Community supported agriculture (CSA) is a partnership between farmers and the local community, in which the responsibilities, risks and rewards of farming are shared.
Benefits are enjoyed by all sides: farmers for instance can receive a more stable and secure income and closer connection with their community, and consumers can benefit by eating fresh healthy food, feeling more connected to the land where their food is grown and learning new skills.
How does CSA work?
There is no fixed way of organising CSA, it's a framework to inspire communities to work together with their local farmers. We intend to start our CSA with a simple vegetable box scheme, where a monthly subscription will pay for weekly vegetables/fruit.
We are also simultaneously developing a livestock co-operative, which will work in a different way altogether.
We will be involving community members in the overall development of the CSA.
Do I get a choice of what produce I receive?
Initially no. It is very challenging to set up a farm from scratch, so initially we will be looking for members that understand how challenging this can be and are happy to accept the seasonal produce that we can provide.
How do CSAs benefit local communities?
• consumers benefit from receiving fresh food from a known source
• the environmental benefits of fewer 'food miles', less packaging and ecologically sensitive farming with improved animal welfare
• a local economy enhanced by higher employment, more local processing, local consumption and a re-circulation of money through 'local spend'
• educating people about varieties of food, it's production methods and costs
• having an influence over the local landscape and encouraging more sustainable farming
How do CSAs benefit local farmers?
• a more secure income which improves business planning and time to concentrate on farming
• a higher and fairer return for their products by selling direct to the public
• increased involvement in the local community; the opportunity to respond directly to consumers' needs
• receive help with labour and planning initiatives for the future
How much does it cost to subscribe?
£!2.50 for a family.
£7.50 for a single person or couple.
How do I subscribe?
Please contact Tom on 01792 371280 / 07791 6996848
Can I get involved in growing fruit / vegetables and looking after animals?
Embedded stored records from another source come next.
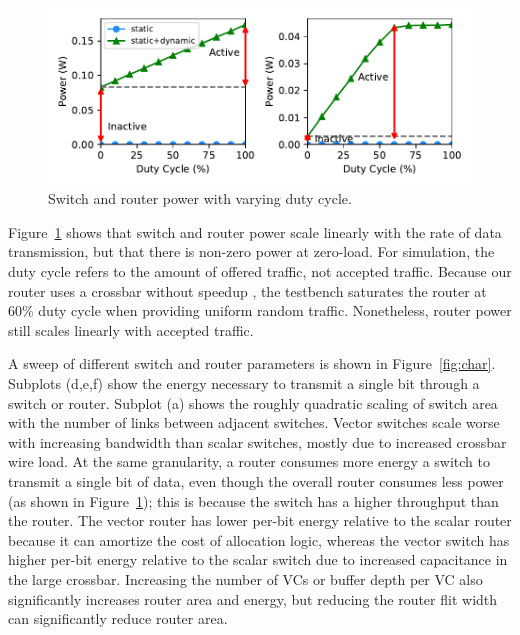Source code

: 
\begin{figure}
\centering
\includegraphics[width=1\columnwidth]{network/figs/sweep.pdf}
  \caption{Switch and router power with varying duty cycle.}\label{fig:sweep}
\end{figure}


Figure~\ref{fig:sweep} shows that switch and router power scale linearly with the rate of data transmission, but that there is non-zero power at zero-load. 
For simulation, the duty cycle refers to the amount of offered traffic, not accepted traffic.
Because our router uses a crossbar without speedup \cite{dallytowles}, the testbench saturates the router at 60\% duty cycle when providing uniform random traffic. 
Nonetheless, router power still scales linearly with accepted traffic.

A sweep of different switch and router parameters is shown in Figure~\ref{fig:char}. Subplots (d,e,f) show the energy necessary to transmit a single bit through a switch or router.
Subplot (a) shows the roughly quadratic scaling of switch area with the number of links between adjacent switches.
Vector switches scale worse with increasing bandwidth than scalar switches, mostly due to increased crossbar wire load. 
At the same granularity, a router consumes more energy a switch to transmit a single bit of data, even though the overall router consumes less power (as shown in Figure~\ref{fig:sweep}); 
this is because the switch has a higher throughput than the router.
The vector router has lower per-bit energy relative to the scalar router because it can amortize the cost of allocation logic, whereas the vector switch has higher per-bit energy relative to the scalar switch due to increased capacitance in the large crossbar. 
Increasing the number of VCs or buffer depth per VC also significantly increases router area and energy, but reducing the router flit width can significantly reduce router area.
Yes, Cae Tan CSA seeks to involve both members & non members. For all enquiries about the CSA other than livestock, please call Tom 01792 371280 / 07791 6996848. RE livestock, then contact Ant 0782 4860803.
Is the produce organic?
Cae Tan produce is biodynamic. See the produce section of our site to find out more. We are not "Organic Certified" as this is an expense we do not consider necessary. Our members will be closely involved with the project, so they can see for themselves how we are working with our crops & soils.
The livestock projects seek to work organically, but we are new to livestock, so we currently use some conventional treatment such as wormer's. We hope to find alternatives as we learn more.
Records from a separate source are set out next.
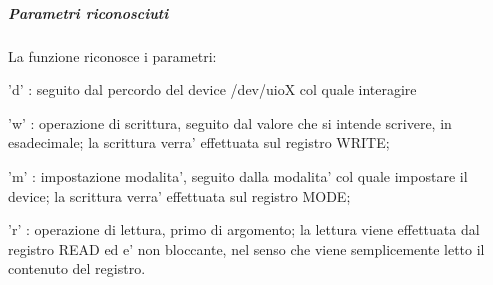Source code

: \subparagraph*{Parametri riconosciuti}

La funzione riconosce i parametri\+:
\begin{DoxyItemize}
\item 'd' \+: seguito dal percordo del device /dev/uio\+X col quale interagire
\item 'w' \+: operazione di scrittura, seguito dal valore che si intende scrivere, in esadecimale; la scrittura verra' effettuata sul registro W\+R\+I\+T\+E;
\item 'm' \+: impostazione modalita', seguito dalla modalita' col quale impostare il device; la scrittura verra' effettuata sul registro M\+O\+D\+E;
\item 'r' \+: operazione di lettura, primo di argomento; la lettura viene effettuata dal registro R\+E\+A\+D ed e' non bloccante, nel senso che viene semplicemente letto il contenuto del registro.
\end{DoxyItemize}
We don't use pesticides, herbicides or artificial fertilizers anywhere on our projects.
What governs the quality of your produce?
You! If you aren’t happy with what you receive, you don’t have to continue buying it. We want provide high quality produce and we will be getting your feedback on what we are getting right and what needs improving
Where is your farm?
On Gower, near Ilston.
Where else are there CSAs?
There are over 100 CSAs across the UK, of which less than 10 in Wales. It is an expanding movement as these figures are twice what they were a few years ago. However, in France there are over 3000, and in the USA thousands more.
Many of the CSAs in the UK are listed at the Soil Association website:
How does this project benefit the local environment?
We will not be using any pesticides nor artificial fertilisers at our site. We will also be delivering various biodiversity projects at the same site.
Biodynamically worked soils are shown to have higher levels of biological activity which feed vitality into the rest of the surrounding ecosystem.
We're also keeping bee's naturally and exploring different hives, such as Warre & top bar hives. We allow the bee's to swarm increasing either our own hive numbers or increasing local bee populations. We plant bee friendly crops.
We're also working with local schools to help them improve their environments by growing crops & creating bee friendly gardens.